Naomi Campbell Lightened to Near-Whiteness For a Magazine Cover

Naomi Campbell with straight long black hair slightly smiling
Impact

Naomi Campbell’s name is synonymous with beauty. For nearly long as most millennials have been alive, Campbell’s image has radiated aloof glamour from magazine covers across the globe.

This week, pictures of Campbell gracing the cover of Vogue Thailand’s November issue hit the internet. As a 20-something dark-skinned black woman, I enjoy having Campbell’s stunning visage greet me like a familiar friend from the front of my favorite glossies. This time, however, I found that the woman the cover was somewhat less than recognizable.

And I wasn’t the only one.

EOnline’s Jennifer Chan writes: "Campbell's rich creamy skin tone looks several shades lighter, while her pretty brown eyes are suddenly a curious shade of grayish blue on the cover. Her nose also looks strikingly slimmer, and her long locks are styled in a cropped bob paired with soft bangs, which is a dramatic departure from her signature sleek runway-ready look. Upon closer inspection, she looks just like…Snow White!"

While I’m not sure Campbell is channeling a white Disney Princess, she probably looks more like a Snow White than she ever has.

For me Campbell has always been a brilliant beacon of black beauty. Growing up I watched her incandescent dark skin, an unequivocal marker of her blackness, shine in photos like the polished wood of the African combs my Liberian mother hung on our living room walls. It is troubling to see that distinctive part of her beauty watered down.

Earlier this year, OkayAfrica editor Derica Shields blogged about another image of Campbell, one that will likely never see the level of exposure her Vogue Thailand cover:

"Seeing the darker skin at Naomi Campbell’s joints is the reason for this post," Shields writes. "This is skin usually evened out for editorials to create smooth lengths of mahogany and ebony. Here we’re confronted by the skin’s life and history.".

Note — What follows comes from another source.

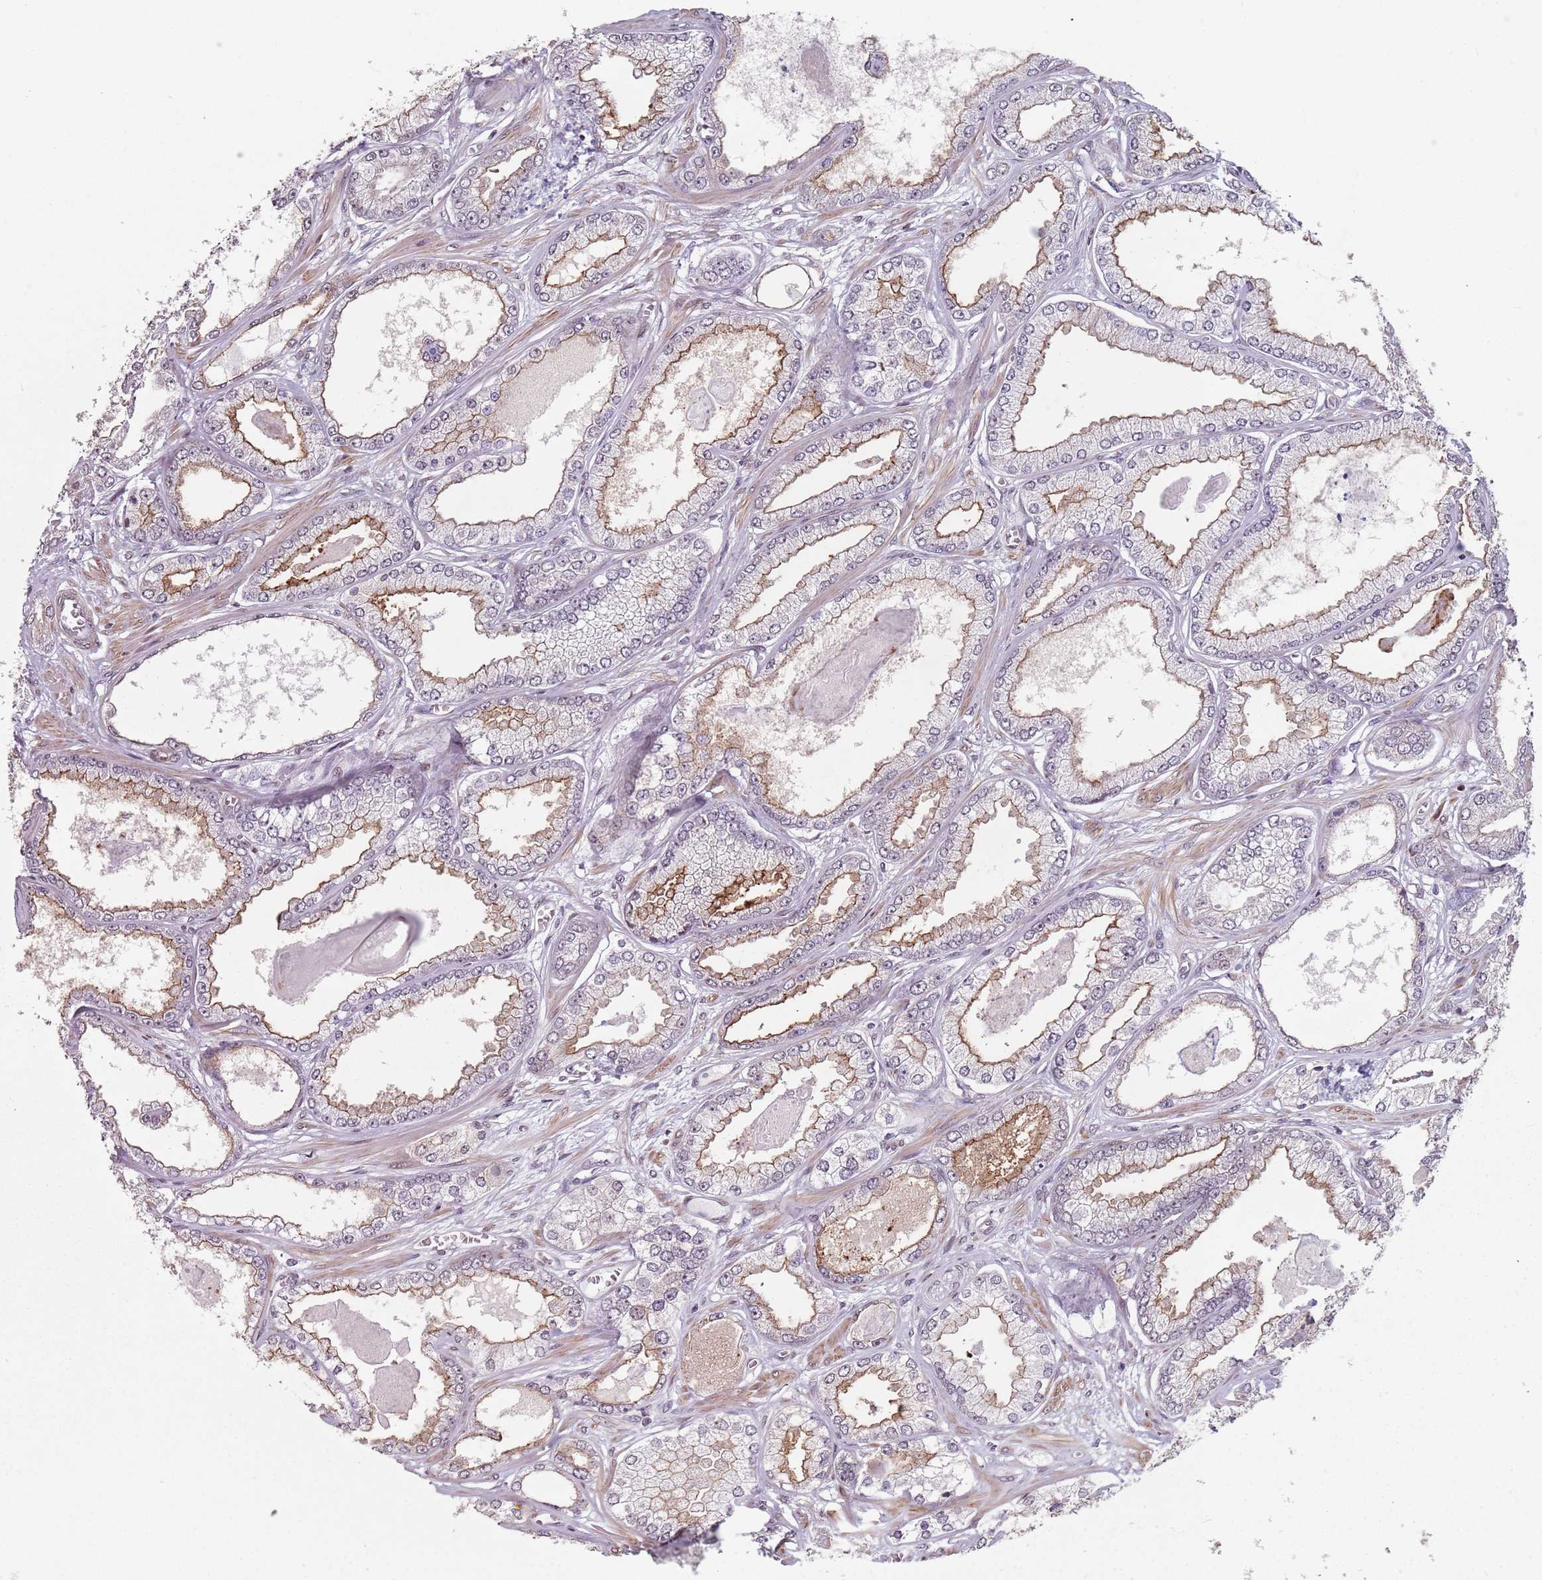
{"staining": {"intensity": "moderate", "quantity": "25%-75%", "location": "cytoplasmic/membranous"}, "tissue": "prostate cancer", "cell_type": "Tumor cells", "image_type": "cancer", "snomed": [{"axis": "morphology", "description": "Adenocarcinoma, Low grade"}, {"axis": "topography", "description": "Prostate"}], "caption": "Prostate cancer (low-grade adenocarcinoma) stained for a protein shows moderate cytoplasmic/membranous positivity in tumor cells.", "gene": "TMC4", "patient": {"sex": "male", "age": 64}}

In the photo Shields refers to, Campbell reclines like the subject of a classical painting. She is bereft of make-up and Photoshop's caress.

Unlike the Vogue Thailand cover, this photo doesn’t tamper with Campbell’s blackness. It doesn’t succumb to the temptation to smooth over the idiosyncrasies of black skin and, by proxy, the nuances of blackness.

I know the temptation to "smooth" over blackness, to edit — not my skin — but my way of being in certain spaces. Many a black girl grew up being chided for "staying in the sun" for extended periods of time lest they become "too black." The politics of colorism didn’t figure largely in my immigrant family, but somehow I still left childhood with a hyper-awareness of being "too black." A fear of letting my vernacular become too loose, my hair too large, my slang palatable enough for the mainstream.

Editing my blackness, I've learned, results in the erasure of my self. I’ve realized that there are far too many black women who fought and won ideological and political battles in the name of black womanhood for me to shrink in the shadow of white privilege.

In 2013 the narrative of black beauty has been disrupted in a positive and complicated way. That’s why its so disheartening to see Campbell’s image, arguably black beauty’s global face, be distorted by beauty standards that belong to another time.